- Information given
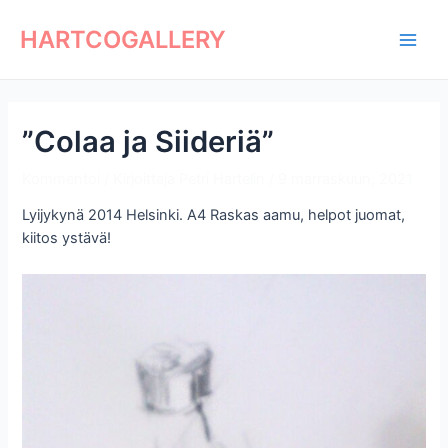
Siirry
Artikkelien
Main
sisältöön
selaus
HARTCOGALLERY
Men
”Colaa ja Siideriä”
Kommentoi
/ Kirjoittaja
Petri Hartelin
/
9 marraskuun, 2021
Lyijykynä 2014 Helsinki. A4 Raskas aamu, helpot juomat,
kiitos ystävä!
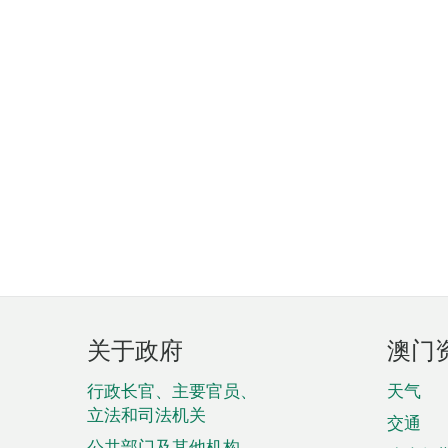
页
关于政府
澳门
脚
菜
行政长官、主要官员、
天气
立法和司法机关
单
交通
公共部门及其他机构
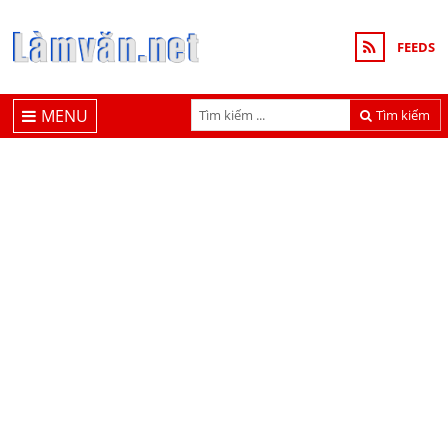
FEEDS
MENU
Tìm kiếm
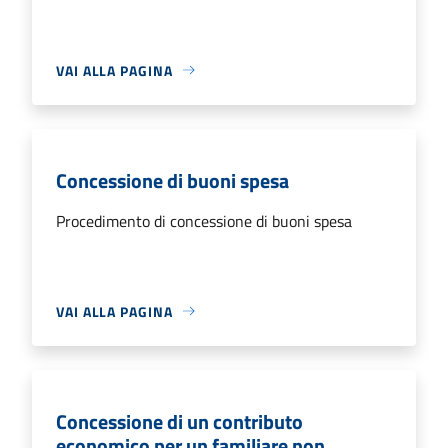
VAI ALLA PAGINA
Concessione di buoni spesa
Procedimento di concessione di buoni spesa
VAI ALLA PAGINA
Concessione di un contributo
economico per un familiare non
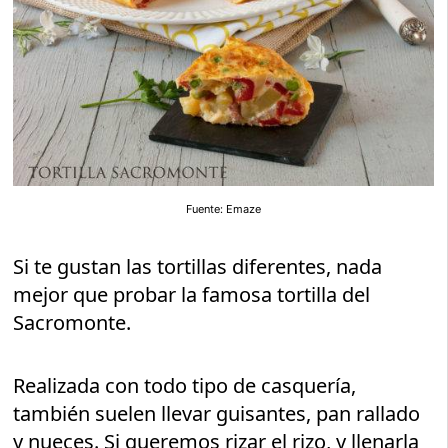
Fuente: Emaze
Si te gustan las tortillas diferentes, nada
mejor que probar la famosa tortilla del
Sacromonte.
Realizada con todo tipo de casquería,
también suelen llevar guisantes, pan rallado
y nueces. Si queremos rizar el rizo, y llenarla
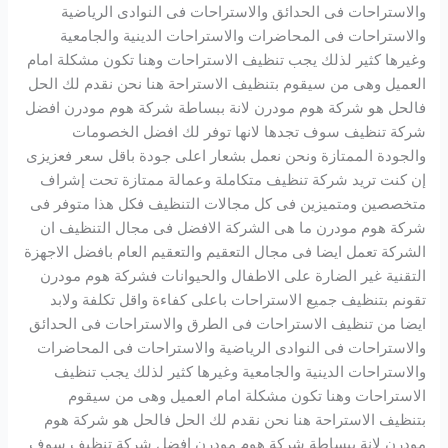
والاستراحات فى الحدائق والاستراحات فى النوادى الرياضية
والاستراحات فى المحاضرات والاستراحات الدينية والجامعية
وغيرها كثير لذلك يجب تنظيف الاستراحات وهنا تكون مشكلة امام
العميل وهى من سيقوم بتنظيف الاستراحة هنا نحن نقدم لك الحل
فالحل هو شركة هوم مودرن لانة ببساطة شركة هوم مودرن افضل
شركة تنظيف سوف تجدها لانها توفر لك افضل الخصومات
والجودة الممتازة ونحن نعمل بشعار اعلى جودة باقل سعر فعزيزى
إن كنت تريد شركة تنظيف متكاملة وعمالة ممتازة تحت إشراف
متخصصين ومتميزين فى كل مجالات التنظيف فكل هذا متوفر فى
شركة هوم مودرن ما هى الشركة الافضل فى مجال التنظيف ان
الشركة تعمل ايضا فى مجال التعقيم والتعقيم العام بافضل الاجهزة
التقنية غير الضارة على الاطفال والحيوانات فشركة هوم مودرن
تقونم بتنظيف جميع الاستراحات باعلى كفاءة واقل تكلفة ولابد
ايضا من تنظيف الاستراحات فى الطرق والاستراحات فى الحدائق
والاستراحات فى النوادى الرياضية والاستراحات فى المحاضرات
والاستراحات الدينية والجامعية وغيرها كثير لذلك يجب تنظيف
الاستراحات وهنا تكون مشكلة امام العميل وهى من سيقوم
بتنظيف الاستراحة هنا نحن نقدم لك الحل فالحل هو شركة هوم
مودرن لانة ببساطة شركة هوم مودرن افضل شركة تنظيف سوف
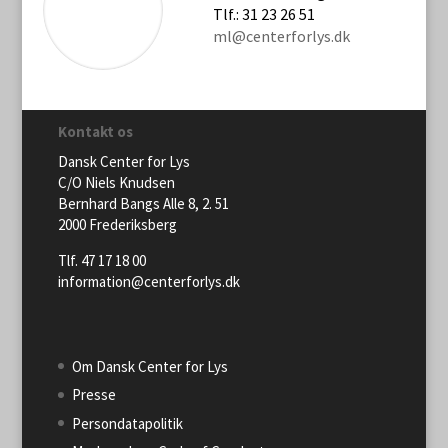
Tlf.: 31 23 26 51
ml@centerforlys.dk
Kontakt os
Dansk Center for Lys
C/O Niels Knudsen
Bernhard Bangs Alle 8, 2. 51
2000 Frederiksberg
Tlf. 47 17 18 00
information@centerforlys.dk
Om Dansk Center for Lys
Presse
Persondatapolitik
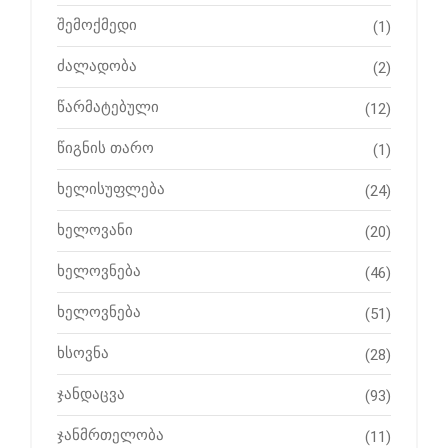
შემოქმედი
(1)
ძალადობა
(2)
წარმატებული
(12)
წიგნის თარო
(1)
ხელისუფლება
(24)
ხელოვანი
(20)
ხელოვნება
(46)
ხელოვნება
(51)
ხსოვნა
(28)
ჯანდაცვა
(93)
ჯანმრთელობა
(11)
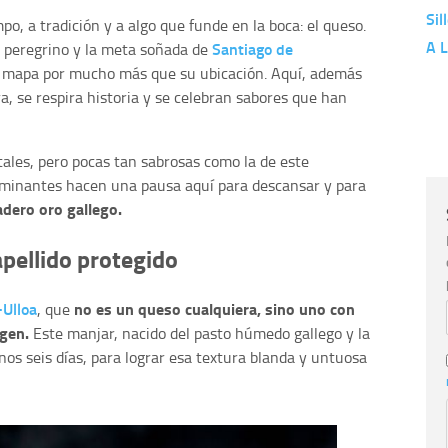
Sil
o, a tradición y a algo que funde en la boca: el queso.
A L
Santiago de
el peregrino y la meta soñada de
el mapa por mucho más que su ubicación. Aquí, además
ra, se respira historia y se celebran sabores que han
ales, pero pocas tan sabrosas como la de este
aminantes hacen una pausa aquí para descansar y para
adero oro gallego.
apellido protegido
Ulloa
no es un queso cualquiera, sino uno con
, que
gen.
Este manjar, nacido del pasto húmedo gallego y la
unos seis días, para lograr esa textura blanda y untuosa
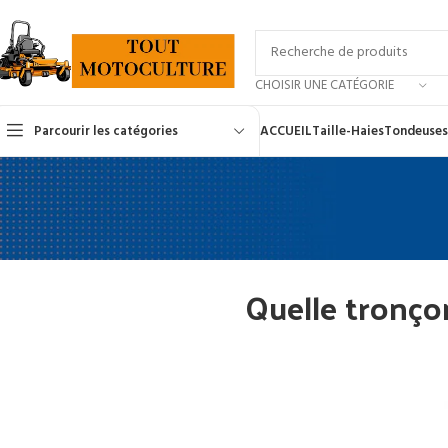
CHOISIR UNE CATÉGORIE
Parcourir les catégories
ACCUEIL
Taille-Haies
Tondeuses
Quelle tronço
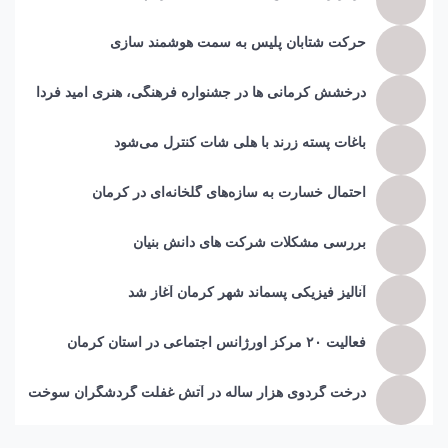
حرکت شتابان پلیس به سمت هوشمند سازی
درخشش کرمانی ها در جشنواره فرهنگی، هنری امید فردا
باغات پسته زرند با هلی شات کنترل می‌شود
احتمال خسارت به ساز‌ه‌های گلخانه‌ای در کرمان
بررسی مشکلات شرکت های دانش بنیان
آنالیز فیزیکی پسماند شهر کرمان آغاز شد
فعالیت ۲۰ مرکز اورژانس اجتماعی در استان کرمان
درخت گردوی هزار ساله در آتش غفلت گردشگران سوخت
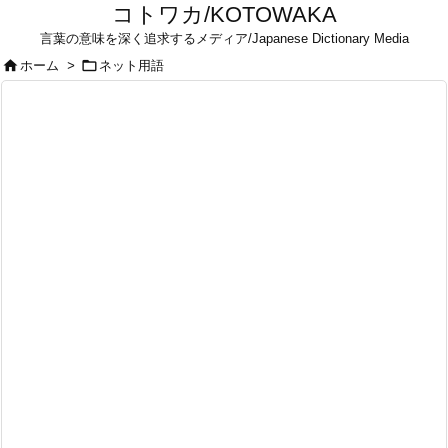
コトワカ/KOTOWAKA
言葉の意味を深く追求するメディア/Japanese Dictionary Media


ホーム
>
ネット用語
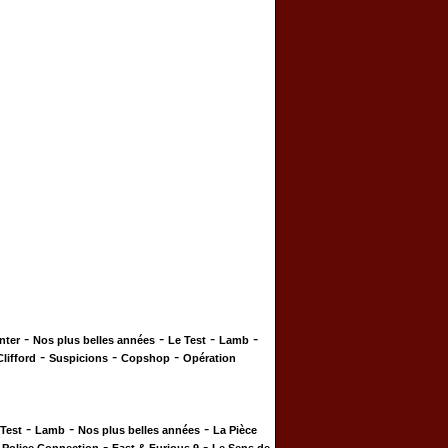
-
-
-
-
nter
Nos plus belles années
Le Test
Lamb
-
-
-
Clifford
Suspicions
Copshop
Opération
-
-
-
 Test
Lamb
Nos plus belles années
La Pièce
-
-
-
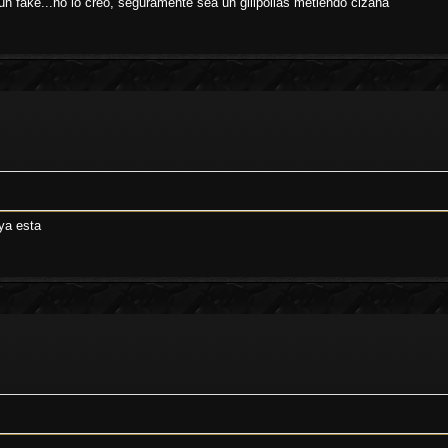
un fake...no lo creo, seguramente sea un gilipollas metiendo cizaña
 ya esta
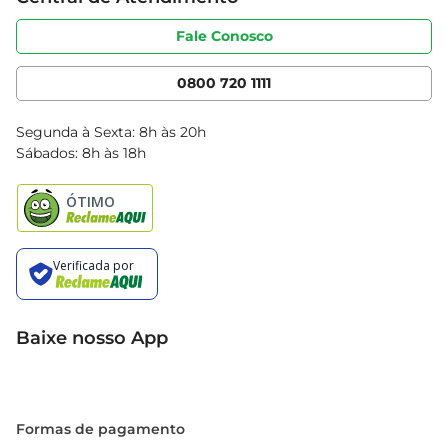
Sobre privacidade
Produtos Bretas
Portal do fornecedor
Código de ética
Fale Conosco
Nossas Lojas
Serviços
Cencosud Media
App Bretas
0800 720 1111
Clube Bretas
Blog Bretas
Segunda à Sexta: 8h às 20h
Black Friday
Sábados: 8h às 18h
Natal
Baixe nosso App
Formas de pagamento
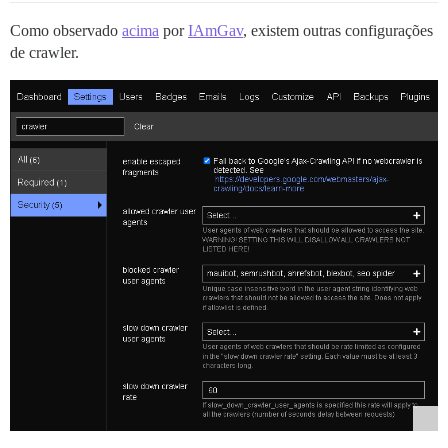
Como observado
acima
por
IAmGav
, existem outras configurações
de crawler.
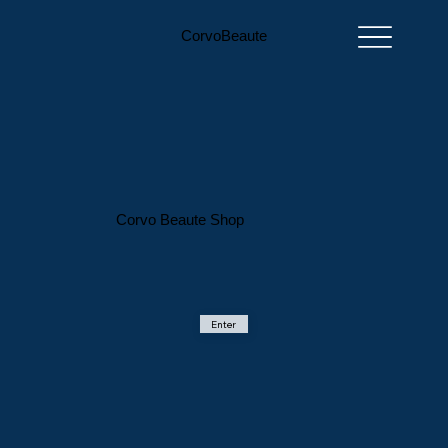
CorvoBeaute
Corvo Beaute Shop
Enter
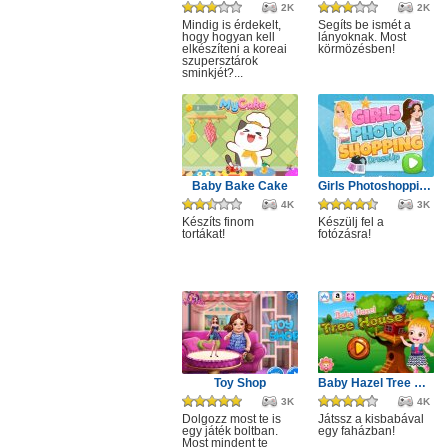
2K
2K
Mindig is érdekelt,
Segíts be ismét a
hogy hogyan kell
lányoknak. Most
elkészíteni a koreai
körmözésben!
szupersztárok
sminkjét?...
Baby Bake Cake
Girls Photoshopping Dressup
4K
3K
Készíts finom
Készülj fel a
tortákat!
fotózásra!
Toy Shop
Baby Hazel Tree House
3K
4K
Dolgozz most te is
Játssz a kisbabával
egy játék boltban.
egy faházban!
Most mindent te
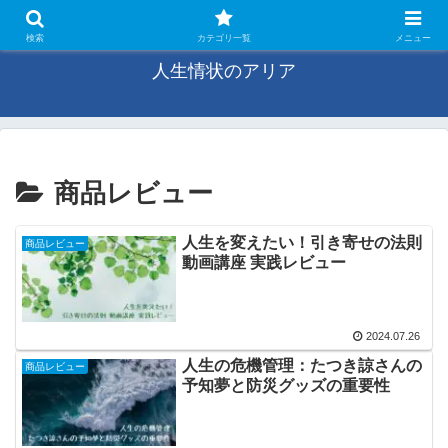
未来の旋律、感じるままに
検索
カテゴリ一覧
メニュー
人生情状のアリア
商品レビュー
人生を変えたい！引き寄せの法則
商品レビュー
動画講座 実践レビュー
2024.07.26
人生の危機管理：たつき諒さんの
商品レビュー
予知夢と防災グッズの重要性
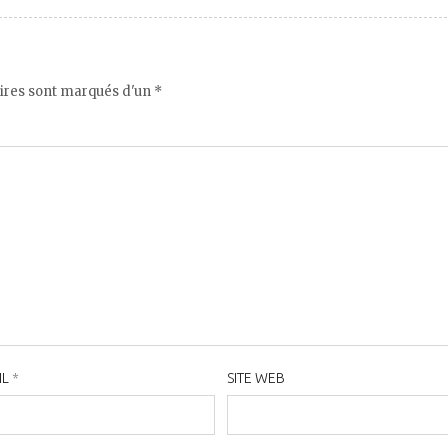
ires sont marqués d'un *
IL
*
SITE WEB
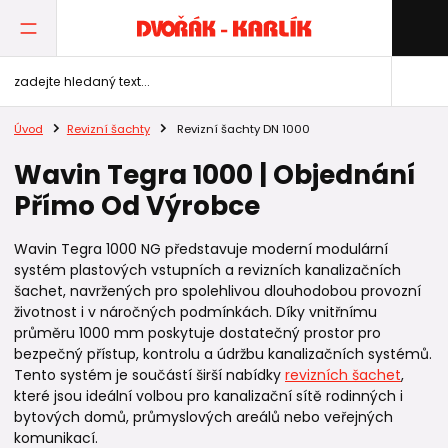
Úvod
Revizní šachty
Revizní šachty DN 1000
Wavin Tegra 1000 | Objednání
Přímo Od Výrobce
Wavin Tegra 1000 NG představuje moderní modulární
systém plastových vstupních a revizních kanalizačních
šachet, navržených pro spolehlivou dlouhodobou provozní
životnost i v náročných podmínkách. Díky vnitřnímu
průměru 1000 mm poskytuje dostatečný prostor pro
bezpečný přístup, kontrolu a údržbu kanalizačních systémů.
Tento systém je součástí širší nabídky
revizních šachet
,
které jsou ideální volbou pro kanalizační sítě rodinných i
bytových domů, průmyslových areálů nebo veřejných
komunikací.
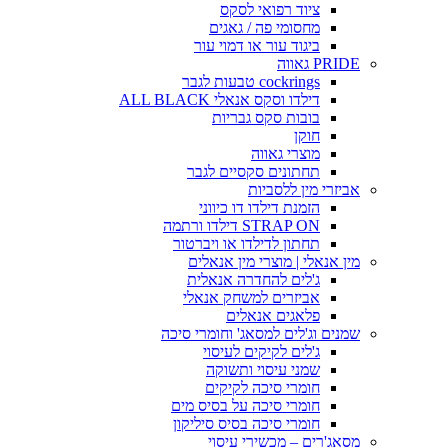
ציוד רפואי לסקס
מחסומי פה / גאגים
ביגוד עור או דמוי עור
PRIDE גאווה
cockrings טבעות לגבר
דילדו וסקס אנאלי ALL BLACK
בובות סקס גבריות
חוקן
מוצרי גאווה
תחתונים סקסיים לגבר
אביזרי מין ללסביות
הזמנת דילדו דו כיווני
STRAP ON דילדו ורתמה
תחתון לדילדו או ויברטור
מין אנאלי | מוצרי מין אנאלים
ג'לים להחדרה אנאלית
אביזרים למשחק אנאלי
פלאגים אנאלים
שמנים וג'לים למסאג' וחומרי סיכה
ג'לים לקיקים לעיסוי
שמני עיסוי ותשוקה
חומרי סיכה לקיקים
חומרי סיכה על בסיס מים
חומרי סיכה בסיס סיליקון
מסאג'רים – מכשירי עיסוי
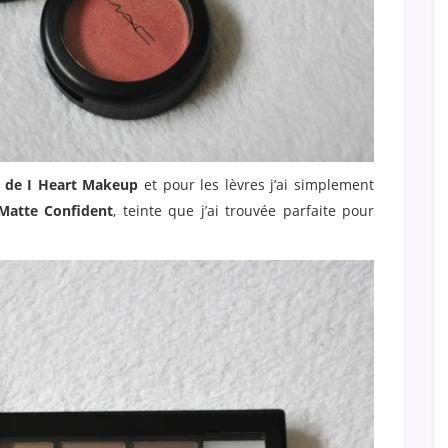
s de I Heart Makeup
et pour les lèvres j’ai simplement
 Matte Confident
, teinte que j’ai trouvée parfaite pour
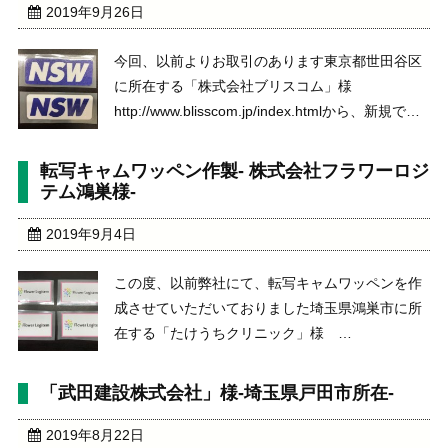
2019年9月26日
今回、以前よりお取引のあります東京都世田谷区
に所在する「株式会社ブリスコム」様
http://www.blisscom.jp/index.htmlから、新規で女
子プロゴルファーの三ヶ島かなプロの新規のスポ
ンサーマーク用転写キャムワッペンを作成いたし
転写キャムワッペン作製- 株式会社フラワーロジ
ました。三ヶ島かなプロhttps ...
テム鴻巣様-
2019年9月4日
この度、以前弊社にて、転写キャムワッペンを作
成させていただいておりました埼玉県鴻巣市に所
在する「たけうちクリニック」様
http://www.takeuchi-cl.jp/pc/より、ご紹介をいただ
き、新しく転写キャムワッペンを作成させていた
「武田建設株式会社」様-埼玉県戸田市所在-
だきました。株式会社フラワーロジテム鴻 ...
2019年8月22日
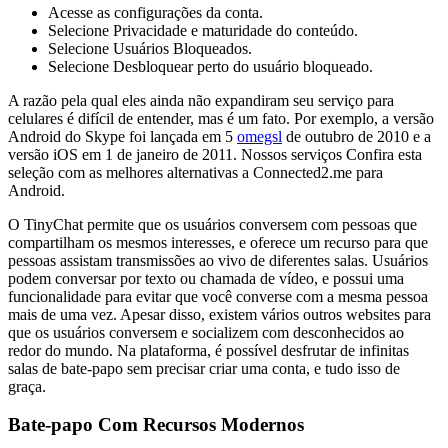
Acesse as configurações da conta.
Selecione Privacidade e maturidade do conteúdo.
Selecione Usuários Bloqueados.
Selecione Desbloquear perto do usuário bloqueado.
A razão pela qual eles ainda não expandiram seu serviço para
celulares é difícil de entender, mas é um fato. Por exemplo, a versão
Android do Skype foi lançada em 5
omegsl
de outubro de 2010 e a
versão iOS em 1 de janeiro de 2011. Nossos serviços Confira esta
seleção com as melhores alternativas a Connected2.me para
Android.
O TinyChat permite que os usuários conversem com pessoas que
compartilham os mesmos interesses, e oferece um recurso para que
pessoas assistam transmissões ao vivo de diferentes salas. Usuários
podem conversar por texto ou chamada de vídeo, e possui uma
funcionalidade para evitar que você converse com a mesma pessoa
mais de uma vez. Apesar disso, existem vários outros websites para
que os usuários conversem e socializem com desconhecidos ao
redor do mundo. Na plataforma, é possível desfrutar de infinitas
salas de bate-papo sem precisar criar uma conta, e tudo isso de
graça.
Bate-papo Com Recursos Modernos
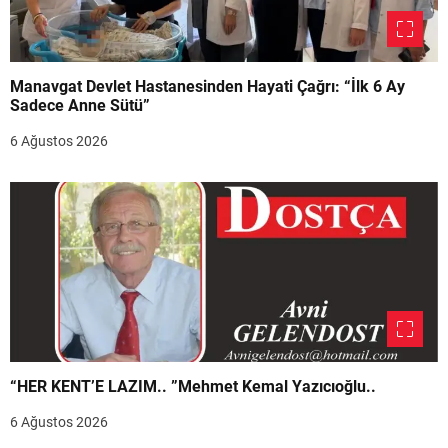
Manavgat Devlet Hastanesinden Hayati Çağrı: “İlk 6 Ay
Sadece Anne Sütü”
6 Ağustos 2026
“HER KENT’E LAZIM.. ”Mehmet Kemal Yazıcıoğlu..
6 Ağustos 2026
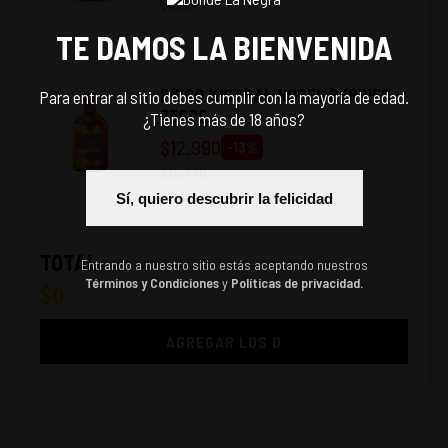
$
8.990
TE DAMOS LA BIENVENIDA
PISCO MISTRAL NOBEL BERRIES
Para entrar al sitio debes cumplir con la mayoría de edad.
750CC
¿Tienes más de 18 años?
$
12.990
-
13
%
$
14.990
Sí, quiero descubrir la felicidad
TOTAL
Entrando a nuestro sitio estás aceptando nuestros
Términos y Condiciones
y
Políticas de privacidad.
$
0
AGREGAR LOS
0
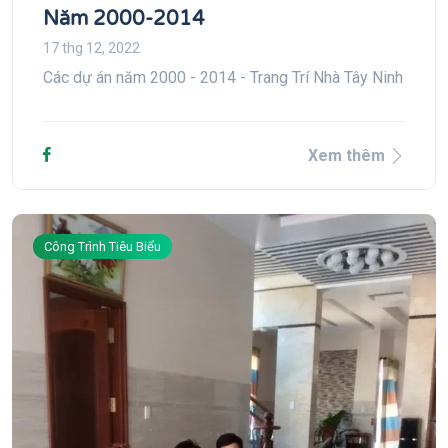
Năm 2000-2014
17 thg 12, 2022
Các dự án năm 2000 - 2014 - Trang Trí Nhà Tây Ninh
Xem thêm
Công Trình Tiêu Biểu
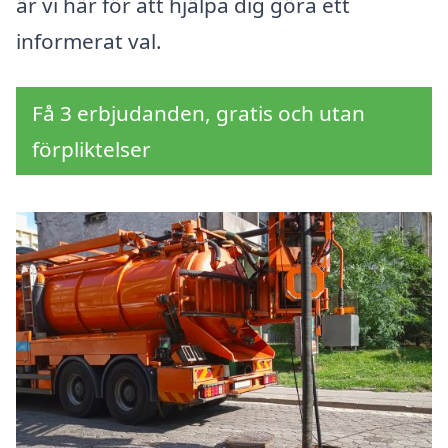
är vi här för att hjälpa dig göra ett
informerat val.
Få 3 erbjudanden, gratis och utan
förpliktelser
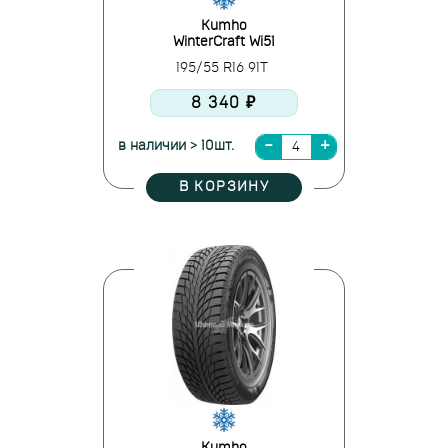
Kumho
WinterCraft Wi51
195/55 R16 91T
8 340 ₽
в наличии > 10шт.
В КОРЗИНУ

- The problem
From the listing above, copy every line that holds the string "مشكلة".

- Written response
وغيرها كثير لذلك يجب تنظيف الاستراحات وهنا تكون مشكلة امام
الاستراحات وهنا تكون مشكلة امام العميل وهى من سيقوم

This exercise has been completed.